Marco Holzer blickt im Exklusivinterview mit 'Motorsport-Total.com' auf tolle Erlebnisse zurück und einer harten Formel-3-Saison voraus
(Motorsport-Total.com) - Wir schreiben das Jahr 2007 nach Christus. Die ganze Formel-3-Euroserie ist von Mercedes-Motoren besetzt. Ganz? Nein, denn ein Häuflein unbeugsamer Opelaner aus dem schwäbischen Bobingen bei Augsburg hält in der Saison 2007 unbeirrt die Fahne der Rüsselsheimer hoch.

© xpb.cc
Marco Holzer testete im November 2006 einen BMW-Sauber F1.06 in Valencia
Marco Holzer ist der jüngste Spross aus dem Holzer-Clan, der nach zwei Jahren Formel BMW jetzt in die Formel-3-Euroserie aufgestiegen ist. Dabei hat der 18-Jährige schon einiges in seiner erst jungen Motorsportkarriere erreicht, denn er testete als Sieger des Formel-BMW-Weltfinales bereits einen BMW-Sauber F1.06, und war auch schon für Team Germany in der A1GP-Serie aktiv.#w1#
Jetzt holt ihn jedoch der Alltag ein, denn in seiner ersten Formel-3-Saison kämpft er gegen eine scheinbar übermächtige Gegnerschaft. Und Holzer macht sich diesbezüglich auch gar keine Illusionen, wie er jetzt in einem ausführlichen Gespräch mit 'Motorsport-Total.com' erzählte.
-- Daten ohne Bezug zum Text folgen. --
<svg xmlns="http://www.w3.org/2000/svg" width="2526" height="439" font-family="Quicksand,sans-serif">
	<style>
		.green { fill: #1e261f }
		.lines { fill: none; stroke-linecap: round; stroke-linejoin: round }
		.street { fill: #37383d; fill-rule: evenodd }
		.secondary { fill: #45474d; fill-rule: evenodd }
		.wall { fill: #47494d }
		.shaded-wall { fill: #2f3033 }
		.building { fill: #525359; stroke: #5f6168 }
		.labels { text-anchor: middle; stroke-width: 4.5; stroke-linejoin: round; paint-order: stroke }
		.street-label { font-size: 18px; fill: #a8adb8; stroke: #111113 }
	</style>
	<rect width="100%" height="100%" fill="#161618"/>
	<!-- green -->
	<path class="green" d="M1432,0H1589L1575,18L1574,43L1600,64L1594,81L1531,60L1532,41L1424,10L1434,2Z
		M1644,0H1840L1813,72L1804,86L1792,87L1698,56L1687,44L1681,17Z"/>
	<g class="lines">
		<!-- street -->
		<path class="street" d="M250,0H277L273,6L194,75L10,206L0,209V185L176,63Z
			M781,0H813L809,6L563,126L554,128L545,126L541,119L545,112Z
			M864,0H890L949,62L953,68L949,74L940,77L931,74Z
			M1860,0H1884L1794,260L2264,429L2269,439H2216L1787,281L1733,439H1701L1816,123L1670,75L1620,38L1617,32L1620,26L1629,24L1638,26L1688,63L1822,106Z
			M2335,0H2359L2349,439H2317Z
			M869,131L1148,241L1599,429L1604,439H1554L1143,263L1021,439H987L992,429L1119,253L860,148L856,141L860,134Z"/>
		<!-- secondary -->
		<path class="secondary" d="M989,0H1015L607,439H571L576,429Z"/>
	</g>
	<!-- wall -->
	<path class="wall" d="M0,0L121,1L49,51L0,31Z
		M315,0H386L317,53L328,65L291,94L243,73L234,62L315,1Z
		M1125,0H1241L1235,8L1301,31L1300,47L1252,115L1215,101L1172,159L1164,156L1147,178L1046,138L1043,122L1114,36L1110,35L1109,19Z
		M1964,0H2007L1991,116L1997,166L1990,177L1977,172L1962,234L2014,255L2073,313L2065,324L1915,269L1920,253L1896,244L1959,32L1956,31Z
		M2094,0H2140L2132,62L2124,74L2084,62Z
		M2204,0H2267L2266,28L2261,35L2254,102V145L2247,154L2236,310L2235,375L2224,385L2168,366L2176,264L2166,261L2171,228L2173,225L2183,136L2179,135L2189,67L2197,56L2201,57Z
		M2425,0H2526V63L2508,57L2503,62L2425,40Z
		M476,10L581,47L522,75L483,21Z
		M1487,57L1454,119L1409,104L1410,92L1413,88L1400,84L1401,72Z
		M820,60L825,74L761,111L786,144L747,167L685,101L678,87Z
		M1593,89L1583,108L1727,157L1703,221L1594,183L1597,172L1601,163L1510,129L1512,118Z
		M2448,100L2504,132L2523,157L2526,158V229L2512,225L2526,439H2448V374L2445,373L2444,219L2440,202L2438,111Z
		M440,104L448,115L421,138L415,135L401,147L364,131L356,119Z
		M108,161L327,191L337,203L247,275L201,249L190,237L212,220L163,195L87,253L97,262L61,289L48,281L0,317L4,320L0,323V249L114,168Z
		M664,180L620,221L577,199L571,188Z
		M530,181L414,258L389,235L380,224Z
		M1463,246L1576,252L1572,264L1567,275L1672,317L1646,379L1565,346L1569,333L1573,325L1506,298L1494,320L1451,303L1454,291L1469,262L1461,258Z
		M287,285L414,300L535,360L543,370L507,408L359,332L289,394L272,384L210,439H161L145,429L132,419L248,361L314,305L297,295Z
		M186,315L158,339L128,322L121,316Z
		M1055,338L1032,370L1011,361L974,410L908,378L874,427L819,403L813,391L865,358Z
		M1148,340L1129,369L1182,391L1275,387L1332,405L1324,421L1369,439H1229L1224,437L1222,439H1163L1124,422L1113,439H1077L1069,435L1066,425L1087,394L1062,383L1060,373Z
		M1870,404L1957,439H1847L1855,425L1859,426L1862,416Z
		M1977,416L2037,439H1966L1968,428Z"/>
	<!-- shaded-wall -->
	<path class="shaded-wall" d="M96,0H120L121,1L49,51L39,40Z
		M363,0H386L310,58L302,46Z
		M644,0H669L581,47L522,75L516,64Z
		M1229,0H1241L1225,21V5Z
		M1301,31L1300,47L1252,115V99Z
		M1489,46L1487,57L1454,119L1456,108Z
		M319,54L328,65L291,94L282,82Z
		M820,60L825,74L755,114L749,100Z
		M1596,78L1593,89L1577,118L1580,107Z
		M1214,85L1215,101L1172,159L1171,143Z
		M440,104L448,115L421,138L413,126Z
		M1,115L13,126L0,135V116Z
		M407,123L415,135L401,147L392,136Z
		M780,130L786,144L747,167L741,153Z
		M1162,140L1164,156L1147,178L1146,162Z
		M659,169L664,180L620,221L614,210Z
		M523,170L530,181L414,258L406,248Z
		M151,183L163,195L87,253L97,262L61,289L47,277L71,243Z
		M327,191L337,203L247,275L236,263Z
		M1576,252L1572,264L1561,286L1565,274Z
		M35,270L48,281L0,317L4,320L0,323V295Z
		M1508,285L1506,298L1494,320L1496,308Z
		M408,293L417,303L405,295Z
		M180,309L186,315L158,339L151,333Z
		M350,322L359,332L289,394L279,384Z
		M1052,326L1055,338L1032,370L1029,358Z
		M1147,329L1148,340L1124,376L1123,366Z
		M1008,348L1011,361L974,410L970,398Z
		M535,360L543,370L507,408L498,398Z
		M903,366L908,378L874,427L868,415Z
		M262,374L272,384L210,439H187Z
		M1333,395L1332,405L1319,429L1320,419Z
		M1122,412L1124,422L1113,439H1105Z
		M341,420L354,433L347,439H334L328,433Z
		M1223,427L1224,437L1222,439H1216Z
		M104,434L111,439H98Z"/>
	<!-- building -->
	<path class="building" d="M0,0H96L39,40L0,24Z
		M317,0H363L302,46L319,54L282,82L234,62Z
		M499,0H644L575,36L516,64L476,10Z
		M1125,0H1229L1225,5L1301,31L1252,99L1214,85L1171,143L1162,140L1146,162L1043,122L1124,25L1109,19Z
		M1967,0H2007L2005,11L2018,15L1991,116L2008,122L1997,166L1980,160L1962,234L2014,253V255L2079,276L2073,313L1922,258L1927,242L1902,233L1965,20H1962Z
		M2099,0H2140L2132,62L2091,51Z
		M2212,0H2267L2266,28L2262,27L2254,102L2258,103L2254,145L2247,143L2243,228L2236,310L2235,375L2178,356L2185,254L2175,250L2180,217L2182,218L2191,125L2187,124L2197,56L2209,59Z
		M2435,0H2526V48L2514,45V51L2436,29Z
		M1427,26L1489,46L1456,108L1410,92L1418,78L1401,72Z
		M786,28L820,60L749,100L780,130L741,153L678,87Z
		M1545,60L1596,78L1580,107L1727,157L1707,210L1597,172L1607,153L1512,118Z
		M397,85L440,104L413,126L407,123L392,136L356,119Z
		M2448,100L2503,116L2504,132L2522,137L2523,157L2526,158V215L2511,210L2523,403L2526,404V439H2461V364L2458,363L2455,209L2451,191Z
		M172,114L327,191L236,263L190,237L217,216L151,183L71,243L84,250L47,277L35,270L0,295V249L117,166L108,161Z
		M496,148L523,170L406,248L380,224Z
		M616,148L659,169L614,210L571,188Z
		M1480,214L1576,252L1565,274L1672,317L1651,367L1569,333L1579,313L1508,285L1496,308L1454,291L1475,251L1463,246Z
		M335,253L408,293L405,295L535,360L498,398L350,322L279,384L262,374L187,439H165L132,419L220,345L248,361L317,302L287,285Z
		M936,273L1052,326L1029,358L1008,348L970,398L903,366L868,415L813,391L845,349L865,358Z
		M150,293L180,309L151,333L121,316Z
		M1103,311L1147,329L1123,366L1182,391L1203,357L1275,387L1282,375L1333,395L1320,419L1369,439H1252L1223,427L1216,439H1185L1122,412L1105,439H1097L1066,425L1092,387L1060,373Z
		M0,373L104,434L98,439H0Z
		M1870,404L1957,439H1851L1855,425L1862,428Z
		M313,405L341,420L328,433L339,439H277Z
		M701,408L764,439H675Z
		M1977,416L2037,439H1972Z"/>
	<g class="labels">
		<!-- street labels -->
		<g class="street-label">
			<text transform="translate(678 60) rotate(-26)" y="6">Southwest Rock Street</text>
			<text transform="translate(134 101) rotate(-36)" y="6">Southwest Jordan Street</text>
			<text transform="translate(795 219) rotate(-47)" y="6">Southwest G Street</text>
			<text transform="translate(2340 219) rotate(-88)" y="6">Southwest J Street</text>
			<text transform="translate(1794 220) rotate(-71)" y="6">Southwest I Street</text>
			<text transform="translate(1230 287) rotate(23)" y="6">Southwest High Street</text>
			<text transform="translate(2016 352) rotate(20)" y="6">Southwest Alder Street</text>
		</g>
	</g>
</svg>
Eigentlich war Bahrain gar nicht geplant
Frage: "Marco, du bist schon einmal in einem Formel-1-Auto gesessen, quasi als Belohnung für den Sieg beim ersten Formel-BMW-Weltfinale in Bahrain. Wie kam das alles zustande?"
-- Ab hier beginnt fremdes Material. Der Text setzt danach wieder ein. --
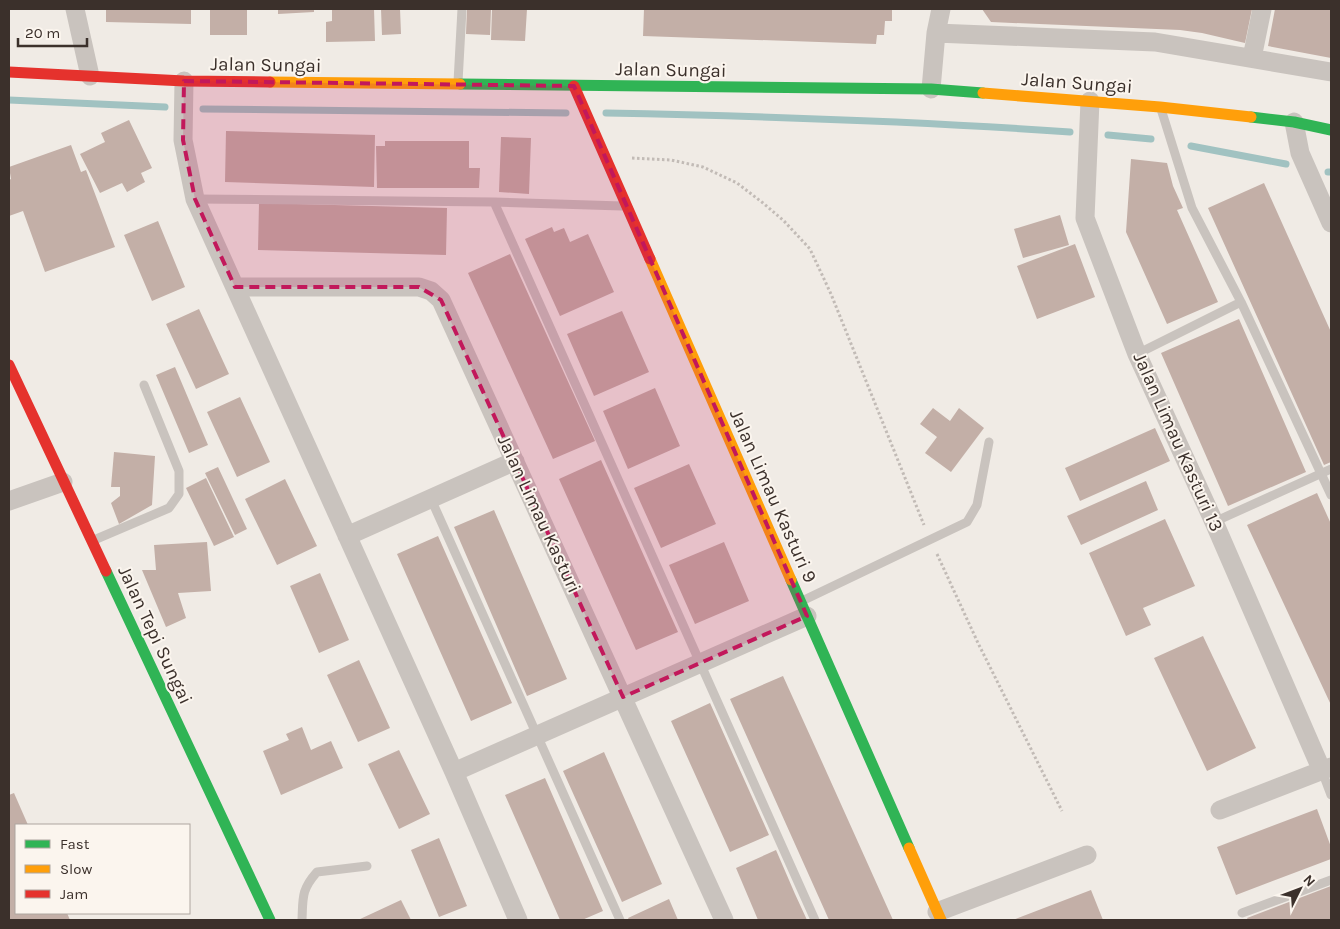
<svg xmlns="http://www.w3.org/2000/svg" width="1340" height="929" viewBox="0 0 1340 929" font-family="Karla,sans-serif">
<rect width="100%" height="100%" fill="#f0ebe5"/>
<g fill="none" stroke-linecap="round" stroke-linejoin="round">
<path stroke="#a1c2c1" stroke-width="7" d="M9 100 165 107
M203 109 566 113
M606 113C761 116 915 121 1070 132
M1108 135 1151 139
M1191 146 1286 164
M1328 172H1331"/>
</g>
<path fill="#c3afa7" d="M106 9H191V24L106 22Z
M210 9H247V35H210Z
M278 9H314V12L278 14Z
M332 9H374L375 41 326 42V22L332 21Z
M381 9H400L401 34 382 35Z
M467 9H491L490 35 466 34Z
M492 9H527L525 41 491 40Z
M644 9H892V21H885L884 35H877L876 44 643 36Z
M982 9H1252L1245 43 1202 33 1180 30 991 22Z
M1275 9H1331V58L1268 46Z
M129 120 152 168 141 173 145 182 127 192 122 183 100 193 80 154 105 142 101 133Z
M226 131 375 135 374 187 225 182Z
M501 137 531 138 529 194 499 192Z
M385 141H469V168H480L479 188H377L376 146H385Z
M71 145 81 172 86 170 115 247 45 272 23 211 9 216V180L11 179 9 167Z
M1131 159 1167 163 1173 186 1183 208 1177 210 1218 302 1167 324 1126 232Z
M1264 183 1331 332V462L1324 465 1208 208Z
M259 203 447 208 446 255 258 250Z
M1060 215 1069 245 1023 258 1014 229Z
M158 221 185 287 152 301 124 235Z
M552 227 554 232 564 228 570 242 588 234 614 292 560 316 525 239Z
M1075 244 1095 297 1037 319 1017 266Z
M510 254 595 441 553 459 468 273Z
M199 309 229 374 196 389 166 324Z
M622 311 649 372 594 396 567 334Z
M1239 319 1306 472 1228 506 1161 353Z
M175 367 208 445 189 453 156 375Z
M655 388 680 446 628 469 603 411Z
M240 397 270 462 237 477 207 412Z
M933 408 950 421 959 408 984 428 951 472 925 453 937 437 920 424Z
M1155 428 1170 461 1080 501 1065 468Z
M114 452 155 456 152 505 119 524 111 503 120 496V487H111Z
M601 460 678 632 636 650 559 479Z
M689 464 716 524 661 548 634 488Z
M218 467 247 529 235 535 205 473Z
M206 478 234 537 214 546 186 488Z
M285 479 317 546 277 565 245 499Z
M1146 481 1158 510 1081 545 1067 516Z
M1317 493 1331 524V705L1247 525Z
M494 510 567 679 527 696 454 527Z
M1165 519 1195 586 1143 608 1151 625 1126 636 1089 553Z
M438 536 512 703 471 721 397 554Z
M207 542 211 591 178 593 186 618 166 627 142 570H156L154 545Z
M724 542 749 601 695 624 669 565Z
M320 573 349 640 319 653 290 586Z
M1203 636 1256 748 1207 771 1154 658Z
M359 660 390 728 358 742 327 675Z
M783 676 822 762 893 920H829L730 699Z
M710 703 769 835 730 852 671 721Z
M302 727 311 750 331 741 343 768 281 795 263 751 289 740 286 734Z
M399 750 430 814 399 829 368 764Z
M604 752 662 884 622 902 563 771Z
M545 778 603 911 582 920H560L505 795Z
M14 793 28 825H16V913H67L70 920H9V795Z
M1317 809 1331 847V859L1236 895 1217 847Z
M439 838 467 906 439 917 411 850Z
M776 850 795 894 807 920H758L736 868Z
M1331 886V920H1248L1247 918Z
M1091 890 1103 920H1013Z
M669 899 678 920H629L628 918Z
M401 900 411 920H358Z"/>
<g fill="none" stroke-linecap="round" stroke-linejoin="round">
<path stroke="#c2bbb6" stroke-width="3" stroke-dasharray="2.5 2.5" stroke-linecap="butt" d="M632 158 671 160 703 167 737 183 763 203 784 221 810 249 831 294 924 525
M937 554 978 643 1062 811"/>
<path stroke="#c9c3be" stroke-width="9" d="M458 82 462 9
M1161 109 1192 208 1241 302 1331 495
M195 199 494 202 622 206
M494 202 815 920
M1137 354 1241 302
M431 499 620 920
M1214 522 1331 469
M94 540 169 508 179 494V471L144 385
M804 600 967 522 977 505 989 442
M1322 771 1331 795
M1242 913 1331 880
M302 920C303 898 301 890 317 872L367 866"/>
<path stroke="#c9c3be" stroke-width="19" d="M75 9 90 76
M936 33 1155 42 1331 72
M1252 58 1262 9
M184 81 183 140 195 199 454 772 518 920
M931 89 936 33 941 9
M1090 101 1085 218 1137 354 1214 522 1322 771
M1294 122 1300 153 1331 223
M235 287H419L431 291 441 300 724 920
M9 501 63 482
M347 536 515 461
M454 772 807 616
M1220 810 1331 767
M937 912 1087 855"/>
<path stroke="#30b455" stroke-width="11" d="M460 84 931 89 983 93
M1251 117 1294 122 1331 130
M106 571 270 920
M791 580 909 848"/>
<path stroke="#ff9f0a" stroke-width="11" d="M270 82 460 84
M983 93 1160 107 1251 117
M650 259 791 580
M909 848 941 920"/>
<path stroke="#e5322d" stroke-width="11" d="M9 72 184 81 270 82
M574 86 650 259
M9 365 106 571"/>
</g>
<path fill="#c2185b" fill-opacity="0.2" stroke="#c2185b" stroke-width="4" stroke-dasharray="10 6" stroke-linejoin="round" d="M184 81 574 86 807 616 623 697 441 300 419 287H235L195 199 183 140Z"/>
<g text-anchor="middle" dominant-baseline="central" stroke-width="4" stroke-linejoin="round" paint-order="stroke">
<g font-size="19" fill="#3b302b" stroke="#fbf5ee">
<text transform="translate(266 65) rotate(1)">Jalan Sungai</text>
<text transform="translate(671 70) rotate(1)">Jalan Sungai</text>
<text transform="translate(1077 83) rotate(4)">Jalan Sungai</text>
<text transform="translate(1178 442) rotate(66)">Jalan Limau Kasturi 13</text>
<text transform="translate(773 496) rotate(66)">Jalan Limau Kasturi 9</text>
<text transform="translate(539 514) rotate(65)">Jalan Limau Kasturi</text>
<text transform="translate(155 635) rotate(65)">Jalan Tepi Sungai</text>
</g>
</g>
<rect width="1340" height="929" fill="none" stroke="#3b302b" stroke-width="20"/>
<rect x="15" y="824" width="175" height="90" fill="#fbf5ee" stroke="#aea6a0"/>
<rect x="25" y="840" width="25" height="8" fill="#30b455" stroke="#aea6a0"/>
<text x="60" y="849" font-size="15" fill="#3b302b">Fast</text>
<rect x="25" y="865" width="25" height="8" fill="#ff9f0a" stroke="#aea6a0"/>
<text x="60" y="874" font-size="15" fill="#3b302b">Slow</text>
<rect x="25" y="890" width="25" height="8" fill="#e5322d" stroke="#aea6a0"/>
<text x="60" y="899" font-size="15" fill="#3b302b">Jam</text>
<g transform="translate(1300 889) rotate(48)" stroke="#fbf5ee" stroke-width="4" paint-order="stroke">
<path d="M0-4L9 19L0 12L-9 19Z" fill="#3b302b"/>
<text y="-8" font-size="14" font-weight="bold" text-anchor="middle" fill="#3b302b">N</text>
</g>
<path d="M18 38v8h69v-8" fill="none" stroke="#3b302b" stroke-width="2.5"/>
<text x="25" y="38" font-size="15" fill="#3b302b" stroke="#fbf5ee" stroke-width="4" paint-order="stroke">20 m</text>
</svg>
Marco Holzer: "In der Formel-BMW-Saison war ich damals nur auf Rang 13, und eigentlich wollten wir in Bahrain gar nicht an den Start gehen, weil wir keine Sponsorengelder hatten. Doch dann kam in letzter Sekunde, kurz nach nach Meldeschluss, doch noch ein Sponsor an Bord. Ursprünglich war unser Ziel eine Top-10-Platzierung, denn ich kannte ja auch die Strecke nicht, ich bin sie nur ein paar Mal auf der Play-Station gefahren."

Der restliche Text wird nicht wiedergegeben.